(Input data begins)

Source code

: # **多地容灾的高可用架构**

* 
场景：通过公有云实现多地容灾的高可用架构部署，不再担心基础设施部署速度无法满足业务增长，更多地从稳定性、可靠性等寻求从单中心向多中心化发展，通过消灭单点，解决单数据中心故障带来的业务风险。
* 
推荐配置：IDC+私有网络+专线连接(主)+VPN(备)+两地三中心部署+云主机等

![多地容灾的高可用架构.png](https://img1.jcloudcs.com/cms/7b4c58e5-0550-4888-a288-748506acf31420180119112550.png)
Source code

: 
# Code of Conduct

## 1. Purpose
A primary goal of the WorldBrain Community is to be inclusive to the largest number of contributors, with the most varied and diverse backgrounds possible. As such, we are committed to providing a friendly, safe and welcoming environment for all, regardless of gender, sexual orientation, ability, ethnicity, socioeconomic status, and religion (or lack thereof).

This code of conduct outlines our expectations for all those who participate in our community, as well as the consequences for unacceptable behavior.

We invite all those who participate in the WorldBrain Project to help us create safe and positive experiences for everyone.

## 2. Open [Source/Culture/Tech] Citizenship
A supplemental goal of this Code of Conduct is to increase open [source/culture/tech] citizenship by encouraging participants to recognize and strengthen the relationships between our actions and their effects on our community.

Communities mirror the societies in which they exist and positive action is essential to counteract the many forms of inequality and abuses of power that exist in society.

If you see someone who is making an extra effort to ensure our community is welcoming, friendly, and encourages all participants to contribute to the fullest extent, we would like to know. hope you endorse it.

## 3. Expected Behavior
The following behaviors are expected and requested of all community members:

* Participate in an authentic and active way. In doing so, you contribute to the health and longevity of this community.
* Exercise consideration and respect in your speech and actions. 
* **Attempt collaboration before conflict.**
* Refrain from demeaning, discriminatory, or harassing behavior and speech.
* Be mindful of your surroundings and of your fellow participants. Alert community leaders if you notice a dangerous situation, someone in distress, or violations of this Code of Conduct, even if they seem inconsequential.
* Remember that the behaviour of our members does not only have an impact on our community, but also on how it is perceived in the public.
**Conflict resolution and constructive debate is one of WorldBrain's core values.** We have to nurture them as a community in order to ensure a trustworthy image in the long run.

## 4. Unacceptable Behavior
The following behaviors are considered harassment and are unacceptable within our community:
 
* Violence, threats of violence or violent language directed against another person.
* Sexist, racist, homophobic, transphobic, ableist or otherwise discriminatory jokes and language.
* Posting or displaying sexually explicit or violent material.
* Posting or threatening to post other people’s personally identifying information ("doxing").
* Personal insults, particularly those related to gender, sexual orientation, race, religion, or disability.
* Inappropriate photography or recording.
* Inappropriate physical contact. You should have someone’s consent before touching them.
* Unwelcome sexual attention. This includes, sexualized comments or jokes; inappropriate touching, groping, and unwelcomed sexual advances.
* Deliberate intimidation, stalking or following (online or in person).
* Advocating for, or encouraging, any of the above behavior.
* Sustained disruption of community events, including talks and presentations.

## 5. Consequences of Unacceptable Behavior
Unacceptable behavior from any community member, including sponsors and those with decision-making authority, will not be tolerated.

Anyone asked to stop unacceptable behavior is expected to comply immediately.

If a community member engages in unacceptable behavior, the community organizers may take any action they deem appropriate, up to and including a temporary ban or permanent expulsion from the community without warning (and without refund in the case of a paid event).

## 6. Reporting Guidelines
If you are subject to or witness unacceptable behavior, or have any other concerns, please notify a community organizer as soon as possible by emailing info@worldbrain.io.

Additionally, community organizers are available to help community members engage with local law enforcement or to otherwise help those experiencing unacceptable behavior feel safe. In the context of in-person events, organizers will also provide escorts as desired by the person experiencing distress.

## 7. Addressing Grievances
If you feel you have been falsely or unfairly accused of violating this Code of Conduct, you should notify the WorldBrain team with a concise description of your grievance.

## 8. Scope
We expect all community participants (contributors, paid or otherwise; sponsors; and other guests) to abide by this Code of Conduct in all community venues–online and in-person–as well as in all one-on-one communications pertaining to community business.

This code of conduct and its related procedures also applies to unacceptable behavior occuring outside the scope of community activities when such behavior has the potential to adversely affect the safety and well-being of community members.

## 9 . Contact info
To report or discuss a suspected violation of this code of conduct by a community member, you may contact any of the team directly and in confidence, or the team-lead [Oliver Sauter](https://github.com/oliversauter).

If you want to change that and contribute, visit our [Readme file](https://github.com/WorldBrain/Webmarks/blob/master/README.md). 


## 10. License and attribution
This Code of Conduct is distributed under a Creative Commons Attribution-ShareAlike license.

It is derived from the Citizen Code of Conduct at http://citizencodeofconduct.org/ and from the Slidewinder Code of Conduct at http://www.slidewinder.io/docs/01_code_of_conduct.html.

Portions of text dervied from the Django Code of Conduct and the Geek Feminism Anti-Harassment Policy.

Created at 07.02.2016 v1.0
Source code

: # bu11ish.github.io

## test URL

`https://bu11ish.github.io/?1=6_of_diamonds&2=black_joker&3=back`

(Input data ends)

_Problem_
The entries above are to be output exactly as they appear.

_Problem solution_
Source code

: # **多地容灾的高可用架构**

* 
场景：通过公有云实现多地容灾的高可用架构部署，不再担心基础设施部署速度无法满足业务增长，更多地从稳定性、可靠性等寻求从单中心向多中心化发展，通过消灭单点，解决单数据中心故障带来的业务风险。
* 
推荐配置：IDC+私有网络+专线连接(主)+VPN(备)+两地三中心部署+云主机等

![多地容灾的高可用架构.png](https://img1.jcloudcs.com/cms/7b4c58e5-0550-4888-a288-748506acf31420180119112550.png)
Source code

: 
# Code of Conduct

## 1. Purpose
A primary goal of the WorldBrain Community is to be inclusive to the largest number of contributors, with the most varied and diverse backgrounds possible. As such, we are committed to providing a friendly, safe and welcoming environment for all, regardless of gender, sexual orientation, ability, ethnicity, socioeconomic status, and religion (or lack thereof).

This code of conduct outlines our expectations for all those who participate in our community, as well as the consequences for unacceptable behavior.

We invite all those who participate in the WorldBrain Project to help us create safe and positive experiences for everyone.

## 2. Open [Source/Culture/Tech] Citizenship
A supplemental goal of this Code of Conduct is to increase open [source/culture/tech] citizenship by encouraging participants to recognize and strengthen the relationships between our actions and their effects on our community.

Communities mirror the societies in which they exist and positive action is essential to counteract the many forms of inequality and abuses of power that exist in society.

If you see someone who is making an extra effort to ensure our community is welcoming, friendly, and encourages all participants to contribute to the fullest extent, we would like to know. hope you endorse it.

## 3. Expected Behavior
The following behaviors are expected and requested of all community members:

* Participate in an authentic and active way. In doing so, you contribute to the health and longevity of this community.
* Exercise consideration and respect in your speech and actions. 
* **Attempt collaboration before conflict.**
* Refrain from demeaning, discriminatory, or harassing behavior and speech.
* Be mindful of your surroundings and of your fellow participants. Alert community leaders if you notice a dangerous situation, someone in distress, or violations of this Code of Conduct, even if they seem inconsequential.
* Remember that the behaviour of our members does not only have an impact on our community, but also on how it is perceived in the public.
**Conflict resolution and constructive debate is one of WorldBrain's core values.** We have to nurture them as a community in order to ensure a trustworthy image in the long run.

## 4. Unacceptable Behavior
The following behaviors are considered harassment and are unacceptable within our community:
 
* Violence, threats of violence or violent language directed against another person.
* Sexist, racist, homophobic, transphobic, ableist or otherwise discriminatory jokes and language.
* Posting or displaying sexually explicit or violent material.
* Posting or threatening to post other people’s personally identifying information ("doxing").
* Personal insults, particularly those related to gender, sexual orientation, race, religion, or disability.
* Inappropriate photography or recording.
* Inappropriate physical contact. You should have someone’s consent before touching them.
* Unwelcome sexual attention. This includes, sexualized comments or jokes; inappropriate touching, groping, and unwelcomed sexual advances.
* Deliberate intimidation, stalking or following (online or in person).
* Advocating for, or encouraging, any of the above behavior.
* Sustained disruption of community events, including talks and presentations.

## 5. Consequences of Unacceptable Behavior
Unacceptable behavior from any community member, including sponsors and those with decision-making authority, will not be tolerated.

Anyone asked to stop unacceptable behavior is expected to comply immediately.

If a community member engages in unacceptable behavior, the community organizers may take any action they deem appropriate, up to and including a temporary ban or permanent expulsion from the community without warning (and without refund in the case of a paid event).

## 6. Reporting Guidelines
If you are subject to or witness unacceptable behavior, or have any other concerns, please notify a community organizer as soon as possible by emailing info@worldbrain.io.

Additionally, community organizers are available to help community members engage with local law enforcement or to otherwise help those experiencing unacceptable behavior feel safe. In the context of in-person events, organizers will also provide escorts as desired by the person experiencing distress.

## 7. Addressing Grievances
If you feel you have been falsely or unfairly accused of violating this Code of Conduct, you should notify the WorldBrain team with a concise description of your grievance.

## 8. Scope
We expect all community participants (contributors, paid or otherwise; sponsors; and other guests) to abide by this Code of Conduct in all community venues–online and in-person–as well as in all one-on-one communications pertaining to community business.

This code of conduct and its related procedures also applies to unacceptable behavior occuring outside the scope of community activities when such behavior has the potential to adversely affect the safety and well-being of community members.

## 9 . Contact info
To report or discuss a suspected violation of this code of conduct by a community member, you may contact any of the team directly and in confidence, or the team-lead [Oliver Sauter](https://github.com/oliversauter).

If you want to change that and contribute, visit our [Readme file](https://github.com/WorldBrain/Webmarks/blob/master/README.md). 


## 10. License and attribution
This Code of Conduct is distributed under a Creative Commons Attribution-ShareAlike license.

It is derived from the Citizen Code of Conduct at http://citizencodeofconduct.org/ and from the Slidewinder Code of Conduct at http://www.slidewinder.io/docs/01_code_of_conduct.html.

Portions of text dervied from the Django Code of Conduct and the Geek Feminism Anti-Harassment Policy.

Created at 07.02.2016 v1.0
Source code

: # bu11ish.github.io

## test URL

`https://bu11ish.github.io/?1=6_of_diamonds&2=black_joker&3=back`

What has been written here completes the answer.